What are some experiences you’ve had that on one hand have challenged your view of reality, and on the other have enhanced your appreciation of the ‘other’?

The Russians love their children too…

Some people seem oblivious to the needs of others around them. Twice in the last 20 minutes I’ve had the same bag, slung over a shoulder, knock into me as its carrier tried to weave his way to where he wanted to be. It wasn’t so much that his bag hit me … it was his complete disregard for the impact he was having on those around him that stunned me. Beyond that level of dysfunction, most people operate with at least a consciousness of the perspective of ‘the other’. But a normal appreciation of the needs of others will not be enough.

I have been pondering what it takes to go beyond empathy, to identify deeply with ‘the other’. In my last post I eluded to the realisation of prejudices I didn’t know I had. I am increasingly convinced that the capacity to identify with ‘the other’ is a fundamental competency for dealing with the major challenges in the decades ahead; human pressures on the ecosystem and climate, population, extreme poverty for 1/6th of the world’s people, and globalisation.

A few weeks ago, Maria and I watched Thirteen Days, the story of how close we came to nuclear war. In the wake of his extraordinary leadership through that crisis, President Kennedy delivered a speech that so impressed then Soviet leader Nikita Khrushchev, that it paved the way for a nuclear test ban. In that speech he said, “So, let us not be blind to our differences – but let us also direct attention to our common interests and to means by which those differences can be resolved. And if we cannot end now our differences, at least we can help make the world safe for diversity. For in the final analysis, our most basic common link is that we all inhabit this planet. We all breathe the same air. We all cherish our children’s future. We are all mortal.”

### Work to be completed
List the major challenges for the decades ahead that the passage on identifying with others names.

### Listed records

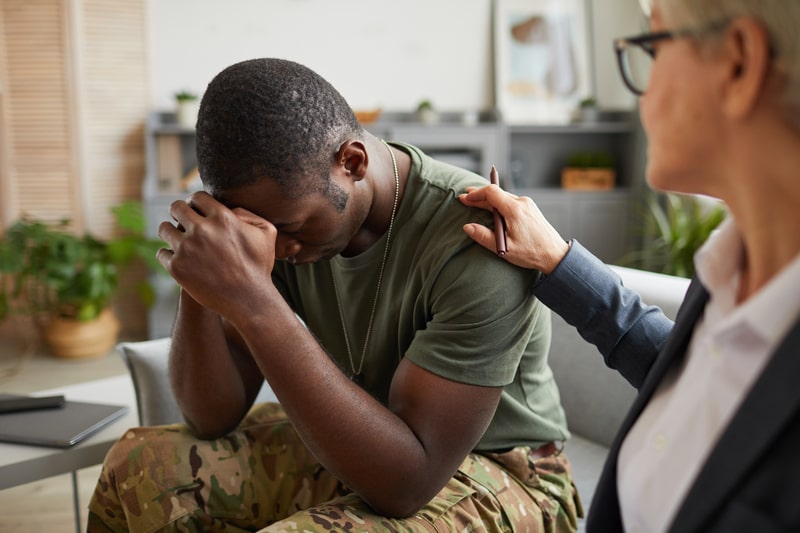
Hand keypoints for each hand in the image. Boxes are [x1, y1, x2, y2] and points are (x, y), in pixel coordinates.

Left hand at [156, 192, 279, 320]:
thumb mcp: (266, 233)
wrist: (249, 300)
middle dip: (179, 212)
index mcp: (222, 217)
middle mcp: (201, 229)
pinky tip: (178, 259)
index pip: (197, 197)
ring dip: (169, 232)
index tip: (195, 210)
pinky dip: (168, 256)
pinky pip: (162, 253)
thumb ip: (248, 214)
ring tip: (176, 239)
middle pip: (176, 208)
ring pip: (164, 229)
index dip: (196, 202)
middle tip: (182, 221)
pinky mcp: (177, 267)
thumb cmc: (259, 267)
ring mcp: (186, 248)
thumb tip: (227, 208)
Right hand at [459, 185, 568, 273]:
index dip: (476, 193)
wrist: (555, 254)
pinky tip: (492, 208)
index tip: (465, 198)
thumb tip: (467, 227)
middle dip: (479, 195)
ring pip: (503, 196)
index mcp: (514, 210)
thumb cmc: (532, 253)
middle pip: (496, 193)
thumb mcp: (504, 248)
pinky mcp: (530, 209)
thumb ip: (484, 237)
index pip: (491, 192)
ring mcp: (527, 205)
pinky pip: (511, 201)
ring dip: (489, 199)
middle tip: (465, 197)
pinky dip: (498, 203)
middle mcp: (522, 203)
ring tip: (476, 201)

### Exercise answer
- Human pressures on the ecosystem and climate
- Population
- Extreme poverty for 1/6th of the world's people
- Globalisation